What's significant in this new telehealth paradigm is a very targeted approach to care and to the educational needs of particular populations. In home care, as a rule, the target is the elderly living with multiple co-morbidities, diabetes among them. What do they need? Clearly, as with all of us, usability of the workstations is of paramount importance. If it is too hard to use, it won't get used. If using it is threatening or intimidating, it won't get used. Given the potential visual, hearing and physical limitations in an elderly population, usability almost certainly means technology that presents information in several ways. Obvious options include text, of course, but it must be presented on a large, bright screen to facilitate reading in the largest possible patient group. The same information might also be presented via a clear and audible human voice which, even for patients that can read the text, makes the information more accessible and more likely to be retained.

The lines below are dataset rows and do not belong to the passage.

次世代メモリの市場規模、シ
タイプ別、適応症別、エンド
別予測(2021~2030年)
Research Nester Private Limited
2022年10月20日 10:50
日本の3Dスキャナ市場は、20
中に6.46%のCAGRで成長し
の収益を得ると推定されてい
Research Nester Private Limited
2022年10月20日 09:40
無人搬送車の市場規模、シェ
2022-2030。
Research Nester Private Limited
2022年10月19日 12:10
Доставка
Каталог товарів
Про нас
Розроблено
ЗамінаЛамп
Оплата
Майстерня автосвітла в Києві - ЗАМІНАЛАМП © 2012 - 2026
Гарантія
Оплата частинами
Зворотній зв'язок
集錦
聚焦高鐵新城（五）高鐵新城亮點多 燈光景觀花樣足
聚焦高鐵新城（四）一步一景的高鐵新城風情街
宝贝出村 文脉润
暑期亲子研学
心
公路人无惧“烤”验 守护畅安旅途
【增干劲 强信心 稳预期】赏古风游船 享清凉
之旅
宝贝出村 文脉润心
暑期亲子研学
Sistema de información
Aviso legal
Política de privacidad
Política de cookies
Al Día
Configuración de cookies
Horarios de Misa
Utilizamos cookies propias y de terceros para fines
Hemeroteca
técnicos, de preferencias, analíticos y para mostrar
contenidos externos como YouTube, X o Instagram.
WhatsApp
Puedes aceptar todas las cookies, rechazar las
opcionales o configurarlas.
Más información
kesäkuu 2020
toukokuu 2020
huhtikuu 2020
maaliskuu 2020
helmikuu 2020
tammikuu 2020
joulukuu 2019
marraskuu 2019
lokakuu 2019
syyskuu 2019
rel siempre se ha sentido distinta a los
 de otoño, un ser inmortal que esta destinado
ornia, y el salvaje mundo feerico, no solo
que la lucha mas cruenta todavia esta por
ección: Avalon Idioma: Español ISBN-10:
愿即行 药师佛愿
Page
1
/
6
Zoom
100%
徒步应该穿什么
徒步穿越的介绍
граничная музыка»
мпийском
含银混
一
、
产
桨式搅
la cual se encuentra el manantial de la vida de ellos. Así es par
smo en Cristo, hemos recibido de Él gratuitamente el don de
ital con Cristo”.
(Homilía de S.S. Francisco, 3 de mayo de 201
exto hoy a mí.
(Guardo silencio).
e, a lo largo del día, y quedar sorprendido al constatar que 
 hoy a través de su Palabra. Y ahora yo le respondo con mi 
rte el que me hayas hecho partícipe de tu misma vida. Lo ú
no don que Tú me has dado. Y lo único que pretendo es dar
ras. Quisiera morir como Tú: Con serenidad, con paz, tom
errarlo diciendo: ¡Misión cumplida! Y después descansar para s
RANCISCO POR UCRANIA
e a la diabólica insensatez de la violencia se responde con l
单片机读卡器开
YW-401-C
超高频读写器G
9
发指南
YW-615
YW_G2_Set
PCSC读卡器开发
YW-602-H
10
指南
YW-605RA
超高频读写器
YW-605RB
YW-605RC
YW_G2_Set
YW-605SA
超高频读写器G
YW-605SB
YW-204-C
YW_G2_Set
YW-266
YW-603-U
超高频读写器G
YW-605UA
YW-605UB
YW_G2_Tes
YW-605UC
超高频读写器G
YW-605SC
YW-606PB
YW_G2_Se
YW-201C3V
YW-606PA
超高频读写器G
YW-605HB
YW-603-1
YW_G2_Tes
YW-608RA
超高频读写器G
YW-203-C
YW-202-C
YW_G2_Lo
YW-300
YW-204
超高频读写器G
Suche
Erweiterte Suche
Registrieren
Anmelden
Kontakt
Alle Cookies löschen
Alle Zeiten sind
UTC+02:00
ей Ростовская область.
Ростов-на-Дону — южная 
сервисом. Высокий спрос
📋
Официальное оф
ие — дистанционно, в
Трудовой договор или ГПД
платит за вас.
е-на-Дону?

If educational material is to be maximally effective, particularly when conveying instructional material aimed at patient performance of care tasks, illustrations are an important, if not critical, asset.

Convenience is another important aspect of usability. Patients, even elderly ones, move about in their home and may travel to visit friends and relatives. Convenience and usability is enhanced when technology can be easily taken with patients and when it, as needed, can operate without electricity via a battery supply.

Wrapping all this together is a vision of using telehealth as a long-term, customized patient health assistant, one that with stay with and assist patients to achieve the best possible outcome and lifestyle for as long as they live with their chronic diseases.